Following the divorce, Mrs Chauvin moved to Minnesota and earned her associate's degree in radiology. She accepted an internship at Hennepin County Medical Center in Minneapolis in their emergency room, which later turned into a full-time position. 

The hospital was where Mrs Chauvin met her ex-husband Derek, who spotted the woman while he was bringing in someone for a health check before an arrest. After Chauvin took the suspect to jail, he returned to the hospital to ask Mrs Chauvin out on a date, according to Twin Cities Pioneer Press

This was the same hospital where Mr Floyd was pronounced dead on 25 May, 2020. 

"Under all that uniform, he's just a softie," Mrs Chauvin said in 2018. "He's such a gentleman. He still opens the door for me, still puts my coat on for me. After my divorce, I had a list of must-haves if I were ever to be in a relationship, and he fit all of them."

Mrs Chauvin sparked media attention after she competed and won the Mrs Minnesota beauty pageant in 2018, making her the first Hmong woman to hold the title. 

The Chauvin couple’s marriage and divorce

The couple married in June 2010 and have no children together. They owned two properties together: a home in Oakdale, Minnesota; and a townhome in Windermere, Florida. 

Mrs Chauvin cited "an irretrievable breakdown" in her marriage when filing for divorce just five days after Mr Floyd's death in May 2020. 

In a public statement released by her lawyers, Mrs Chauvin said "her utmost sympathy lies with [Mr Floyd’s] family." She went on to "respectfully request that her children, her elder parents, and her extended family be given safety and privacy" amid the divorce proceedings. 
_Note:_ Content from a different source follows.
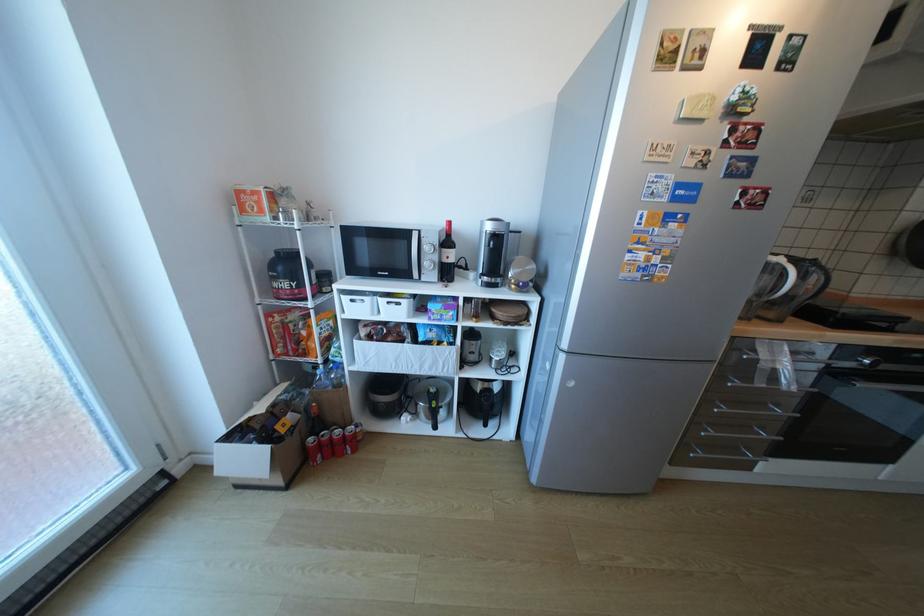
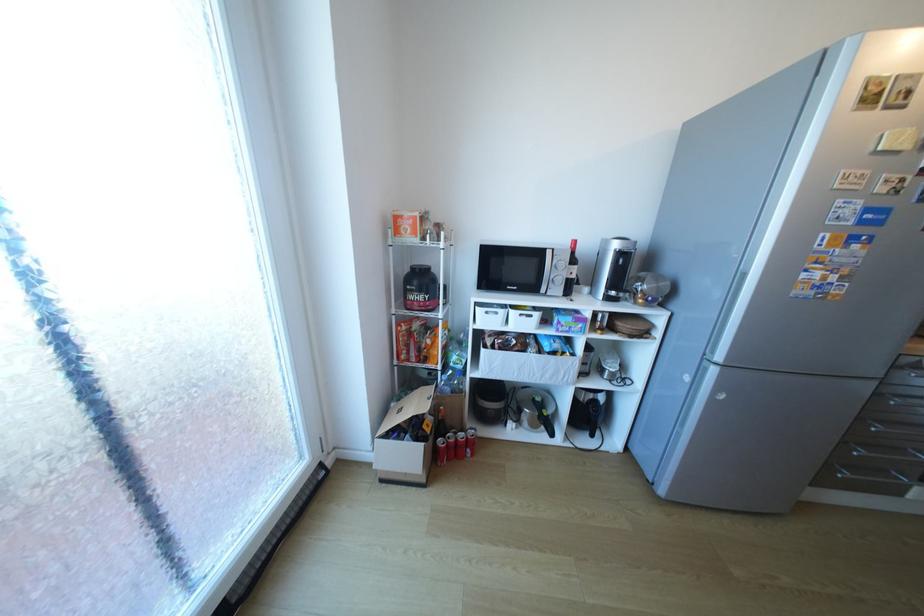
Find the pixel in the second image that matches (407,304) in the first image.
Initially, the couple proposed that most of their assets be transferred to Mrs Chauvin amid the divorce. But Washington County District Judge Juanita Freeman rejected that proposal on the basis of potential fraud.
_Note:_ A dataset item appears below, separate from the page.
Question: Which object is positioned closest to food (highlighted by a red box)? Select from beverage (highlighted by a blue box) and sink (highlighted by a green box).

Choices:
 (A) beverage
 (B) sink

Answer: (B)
A proposed settlement filed in January 2021 would then award Mrs Chauvin the net profits of the couple's home in Minnesota, which lost value due to vandalism, as well as the title of their Florida home, which was also vandalised. 

The couple also planned to split all debt and money left in their bank account, which would leave Mrs Chauvin with about $704,000 while her ex-husband would receive about $420,000, the Minneapolis Star Tribune reported. 

It was not publicly revealed the final settlement that was reached when the divorce was finalised in February 2021.